To check the appropriateness of the multiple linear regression model we run the following commands.
# Check for departures 1, 2, 3 and 4:
par(mfrow=c(1,2), mai=c(1,1,1,.2))
plot(Cad.lm, which=1:2)
# Check for departure 5:
par(mai=c(.8,1,0.1,.2))
plot(Cad.lm$residuals, ylab="Residuals", las=1, cex.axis=.8)
The normality of the residuals is questionable. There is also some evidence of a potentially non-linear trend in the residuals versus fitted values plot. However, the violations are not overly dramatic, thus this regression could well be presented as valid and useful for predicting the price of a Cadillac.
Notice that if interactions between each dummy variable for model and the mileage are included in the model, then each set of points gets its own slope. In other words, the slope of the lines are not all forced to be the same anymore. However, the phrase “holding all other variables constant” is no longer applicable. Thus, interpretation of the model is severely decreased.
Notice, that with this expanded model the residuals seem to be doing much better.
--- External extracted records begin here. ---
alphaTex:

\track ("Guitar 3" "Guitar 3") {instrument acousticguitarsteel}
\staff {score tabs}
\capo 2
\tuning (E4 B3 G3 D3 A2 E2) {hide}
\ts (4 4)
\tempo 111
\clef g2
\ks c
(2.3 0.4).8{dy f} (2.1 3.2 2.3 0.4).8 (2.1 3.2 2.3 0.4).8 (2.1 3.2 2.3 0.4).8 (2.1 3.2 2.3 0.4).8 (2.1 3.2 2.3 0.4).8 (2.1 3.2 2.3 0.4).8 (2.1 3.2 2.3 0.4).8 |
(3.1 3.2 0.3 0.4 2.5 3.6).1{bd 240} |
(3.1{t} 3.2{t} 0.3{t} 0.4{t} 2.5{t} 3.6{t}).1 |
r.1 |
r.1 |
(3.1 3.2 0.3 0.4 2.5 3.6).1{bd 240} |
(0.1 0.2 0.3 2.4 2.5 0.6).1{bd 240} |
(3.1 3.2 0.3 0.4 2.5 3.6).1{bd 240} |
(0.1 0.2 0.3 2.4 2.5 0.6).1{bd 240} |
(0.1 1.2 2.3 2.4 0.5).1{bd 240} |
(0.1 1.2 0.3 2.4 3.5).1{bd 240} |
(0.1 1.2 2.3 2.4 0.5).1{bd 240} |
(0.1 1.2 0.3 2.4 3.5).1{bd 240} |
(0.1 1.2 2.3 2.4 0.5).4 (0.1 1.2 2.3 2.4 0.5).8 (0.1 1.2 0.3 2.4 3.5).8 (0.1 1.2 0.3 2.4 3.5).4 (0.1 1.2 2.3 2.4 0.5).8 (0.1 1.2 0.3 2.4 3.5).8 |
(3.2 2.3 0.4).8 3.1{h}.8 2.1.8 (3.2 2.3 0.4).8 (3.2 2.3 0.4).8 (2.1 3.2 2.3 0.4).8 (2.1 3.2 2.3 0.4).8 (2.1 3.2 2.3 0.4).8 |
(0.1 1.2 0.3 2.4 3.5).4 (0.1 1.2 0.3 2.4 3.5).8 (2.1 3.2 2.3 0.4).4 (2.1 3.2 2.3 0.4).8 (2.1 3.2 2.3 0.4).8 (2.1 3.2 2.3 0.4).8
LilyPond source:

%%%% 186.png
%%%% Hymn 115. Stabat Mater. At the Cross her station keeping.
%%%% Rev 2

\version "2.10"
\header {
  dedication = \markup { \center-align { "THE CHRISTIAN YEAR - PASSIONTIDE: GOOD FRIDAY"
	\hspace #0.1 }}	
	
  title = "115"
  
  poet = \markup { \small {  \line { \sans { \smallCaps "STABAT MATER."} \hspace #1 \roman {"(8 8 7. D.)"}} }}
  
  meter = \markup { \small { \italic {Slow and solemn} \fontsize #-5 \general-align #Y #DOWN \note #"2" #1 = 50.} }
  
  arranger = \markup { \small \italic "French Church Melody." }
The single difficulty now is that the Deville Model seems to have two distinctly different types of vehicles that our model does poorly at capturing.
# Check for departures 1, 2, 3 and 4:
par(mfrow=c(1,2), mai=c(1,1,1,.2))
plot(Cad.lm, which=1:2)
# Check for departure 5:
par(mai=c(.8,1,0.1,.2))
plot(Cad.lm$residuals, ylab="Residuals", las=1, cex.axis=.8)
A final important note to consider is that while the model appears to be visibly improved by allowing the different slopes, no interaction term is actually significant. Thus, even though there appears to be some advantage to the more coplex model, the statistics show we are likely overfitting the data, trying to say too much with the data we have. Thus, for these data it is recommended to stay with the simpler and more interpretable model presented previously. It would also be recommended to go and figure out what makes for two different classes of the Deville model.